_What to work on_: Turn the listing lines from the one containing "aumentar o tráfego do seu site, está no" through the one containing "junho 23, 2022 - 6:17 pm" into a numbered list, leaving out blank lines and anything outside that stretch.

(Stored dataset items)
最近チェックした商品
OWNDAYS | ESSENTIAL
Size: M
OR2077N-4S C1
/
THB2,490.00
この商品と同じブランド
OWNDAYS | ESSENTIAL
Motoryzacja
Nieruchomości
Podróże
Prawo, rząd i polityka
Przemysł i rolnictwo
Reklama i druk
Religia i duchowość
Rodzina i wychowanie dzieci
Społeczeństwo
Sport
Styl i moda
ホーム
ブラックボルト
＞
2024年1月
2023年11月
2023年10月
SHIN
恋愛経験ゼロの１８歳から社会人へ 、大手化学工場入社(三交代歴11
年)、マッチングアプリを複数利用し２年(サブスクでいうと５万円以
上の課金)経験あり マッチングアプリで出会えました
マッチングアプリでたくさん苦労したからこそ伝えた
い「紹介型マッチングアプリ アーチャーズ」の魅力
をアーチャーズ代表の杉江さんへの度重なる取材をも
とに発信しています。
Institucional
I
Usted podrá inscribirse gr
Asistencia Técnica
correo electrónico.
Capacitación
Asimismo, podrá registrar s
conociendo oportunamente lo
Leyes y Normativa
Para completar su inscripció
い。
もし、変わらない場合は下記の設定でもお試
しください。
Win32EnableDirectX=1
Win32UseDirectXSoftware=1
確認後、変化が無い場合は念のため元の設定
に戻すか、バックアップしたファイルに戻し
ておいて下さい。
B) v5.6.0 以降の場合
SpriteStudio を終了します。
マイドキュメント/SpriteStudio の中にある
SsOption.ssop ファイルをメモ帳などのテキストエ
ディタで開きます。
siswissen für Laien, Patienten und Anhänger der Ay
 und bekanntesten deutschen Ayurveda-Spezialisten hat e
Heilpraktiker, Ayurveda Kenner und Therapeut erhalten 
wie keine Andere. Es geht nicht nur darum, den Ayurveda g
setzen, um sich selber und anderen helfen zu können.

* * *

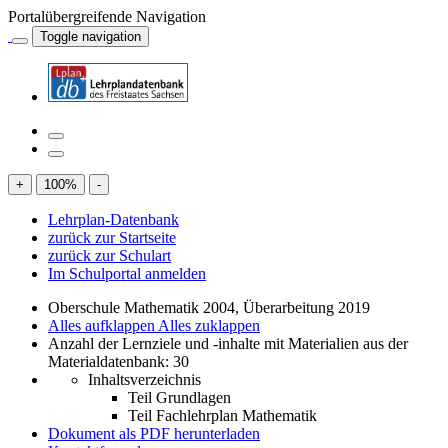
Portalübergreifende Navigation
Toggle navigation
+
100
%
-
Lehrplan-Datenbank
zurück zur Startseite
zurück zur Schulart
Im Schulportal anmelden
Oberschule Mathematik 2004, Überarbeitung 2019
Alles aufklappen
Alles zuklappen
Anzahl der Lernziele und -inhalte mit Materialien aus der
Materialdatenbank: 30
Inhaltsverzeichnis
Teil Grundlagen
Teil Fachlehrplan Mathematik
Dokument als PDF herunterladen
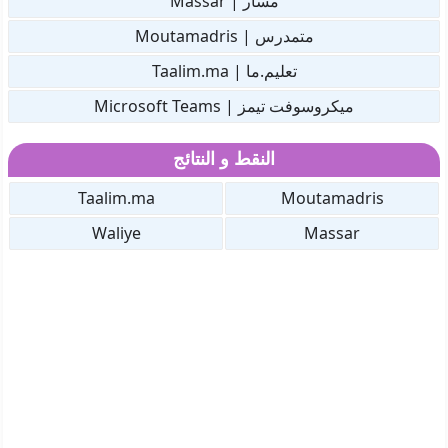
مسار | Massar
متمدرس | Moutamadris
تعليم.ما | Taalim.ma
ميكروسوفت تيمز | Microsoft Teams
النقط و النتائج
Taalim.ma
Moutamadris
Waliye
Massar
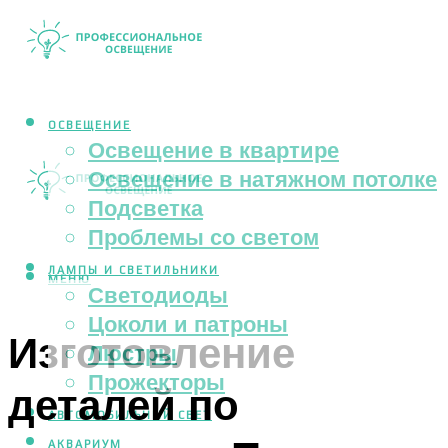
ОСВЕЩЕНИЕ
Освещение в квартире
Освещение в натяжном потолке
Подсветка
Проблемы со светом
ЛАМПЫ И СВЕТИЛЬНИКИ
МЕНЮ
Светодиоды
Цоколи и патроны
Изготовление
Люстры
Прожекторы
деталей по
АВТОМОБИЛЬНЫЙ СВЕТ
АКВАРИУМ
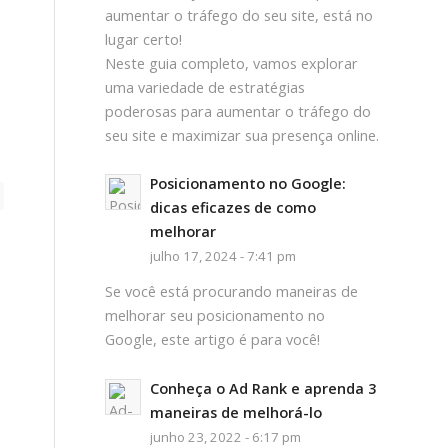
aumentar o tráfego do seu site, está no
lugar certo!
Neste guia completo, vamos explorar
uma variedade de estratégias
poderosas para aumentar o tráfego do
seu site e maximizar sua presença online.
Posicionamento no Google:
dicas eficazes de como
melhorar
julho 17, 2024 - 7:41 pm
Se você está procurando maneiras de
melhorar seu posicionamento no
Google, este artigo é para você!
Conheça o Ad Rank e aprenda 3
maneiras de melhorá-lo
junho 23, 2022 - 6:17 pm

_Output of the task_:
1. aumentar o tráfego do seu site, está no
2. lugar certo!
3. Neste guia completo, vamos explorar
4. uma variedade de estratégias
5. poderosas para aumentar o tráfego do
6. seu site e maximizar sua presença online.
7. Posicionamento no Google:
8. dicas eficazes de como
9. melhorar
10. julho 17, 2024 - 7:41 pm
11. Se você está procurando maneiras de
12. melhorar seu posicionamento no
13. Google, este artigo é para você!
14. Conheça o Ad Rank e aprenda 3
15. maneiras de melhorá-lo
16. junho 23, 2022 - 6:17 pm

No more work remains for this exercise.